Only three regular season games remain in the 2012 campaign, and the last opponent the Reds will face before heading to the playoffs is a primary NL Central adversary: the St. Louis Cardinals.  Thankfully, the division itself has long-since been wrapped up; however, two primary things are now at stake in the NL:

(1) the top seed for the NL playoffs

(2) the fate of the Second NL Wild Card team

Both of those things *could* be decided by this series.  The Cardinals, as the host team, are clearly in control of their own destiny for #2.  If they win at least one game this series, they will finish no worse than a tie for the 2nd WC spot.  The Dodgers, closing out at home in LA against their primary rival SF Giants, face a more difficult climb, relying on a sweep to even have a sniff if the Reds cannot provide the same to them against St. Louis.

The former goal, getting the top seed in the playoffs, is at least partially dependent on the Washington Nationals and how they perform against the Philadelphia Phillies. With the Reds and Nationals now tied, the tie-break scenario is owned by the Nationals for claiming the season series (fairly handily in games played way back in April) in head-to-head play.  If the Nationals should sweep the Phillies at home, whatever the Reds may do is rendered moot; however, even one Nationals’ loss opens the possibility to the Reds slipping into the top spot.

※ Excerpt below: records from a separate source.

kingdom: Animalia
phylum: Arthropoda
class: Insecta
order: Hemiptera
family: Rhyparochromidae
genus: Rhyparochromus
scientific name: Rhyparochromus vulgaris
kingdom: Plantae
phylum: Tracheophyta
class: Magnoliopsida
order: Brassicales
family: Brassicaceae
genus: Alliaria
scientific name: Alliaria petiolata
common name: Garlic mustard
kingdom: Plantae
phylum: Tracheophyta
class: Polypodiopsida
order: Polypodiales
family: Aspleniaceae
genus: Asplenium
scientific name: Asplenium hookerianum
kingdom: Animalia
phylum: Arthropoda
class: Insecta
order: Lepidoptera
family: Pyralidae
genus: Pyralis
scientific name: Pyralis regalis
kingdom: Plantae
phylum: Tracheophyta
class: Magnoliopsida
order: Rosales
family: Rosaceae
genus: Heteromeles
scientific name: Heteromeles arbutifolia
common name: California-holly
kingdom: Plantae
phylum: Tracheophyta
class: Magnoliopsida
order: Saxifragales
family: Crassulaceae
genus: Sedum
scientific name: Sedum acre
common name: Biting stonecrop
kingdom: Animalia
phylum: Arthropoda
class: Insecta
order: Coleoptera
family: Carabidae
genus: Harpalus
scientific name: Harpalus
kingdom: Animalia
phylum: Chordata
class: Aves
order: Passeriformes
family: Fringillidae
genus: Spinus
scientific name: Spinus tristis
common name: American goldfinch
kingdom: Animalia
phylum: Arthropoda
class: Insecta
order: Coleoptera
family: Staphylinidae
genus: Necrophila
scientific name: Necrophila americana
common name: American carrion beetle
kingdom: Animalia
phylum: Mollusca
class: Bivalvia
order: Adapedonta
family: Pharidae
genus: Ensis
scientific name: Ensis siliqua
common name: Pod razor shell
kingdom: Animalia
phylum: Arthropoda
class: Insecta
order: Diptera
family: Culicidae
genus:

What does stand out as intriguing is that the Reds have winning records against at least two of the known playoff teams: San Francisco (4-3) and Atlanta (5-1). The season series is knotted at 6-6 against the Cardinals (pending this series), while the Nationals dominated more soundly (2-5).  All of those non-divisional games for the Reds were played before the All-Star Break, before they played their hottest stretch of baseball (granted, against some of the weakest opponents).  As of right now, the Reds have seasonal losing records against only a few opponents: the aforementioned Nationals, the Phillies (3-4), and the Dodgers (2-4).  The biggest thing in the Reds’ favor on the season? The dominance of the pitching staff. Reds’ pitching as allowed only 582 runs on the season, best in the National League and second-best in the majors (behind only the TB Rays in the AL).  Factoring in that the Rays play in a far-more pitching-friendly park (Tropicana Field – pitcher park factor of 95 versus 100 neutral) than the hitter-friendly home of the Reds (Great American Ball Park – pitcher park factor of 106), the stat is made that much more impressive. The counter is that the biggest impediment to potential Reds’ success is scoring runs.  Their rank – in the bottom third at 664 runs scored - is driven by an often-anemic offense.

Winning at least 2 of 3 in this closing series does make a statement, if nothing else.  It gives credence that this team can win tough games on the road with something at stake.  Losing 2 of 3 (or, in a worst-case scenario, being swept) wouldn’t be the kind of “momentum” to ride into divisional series play; however, it’s also not the end of the world if it does happen. The 96 wins this team already has entering play today ties the wins total from 1999 and is also tied for 9th-most in franchise history with that club as well as the “notable” 1919 squad. Getting to the 98+ win mark hasn’t happened since the heyday of the Big Red Machine (early 70′s up to 1976).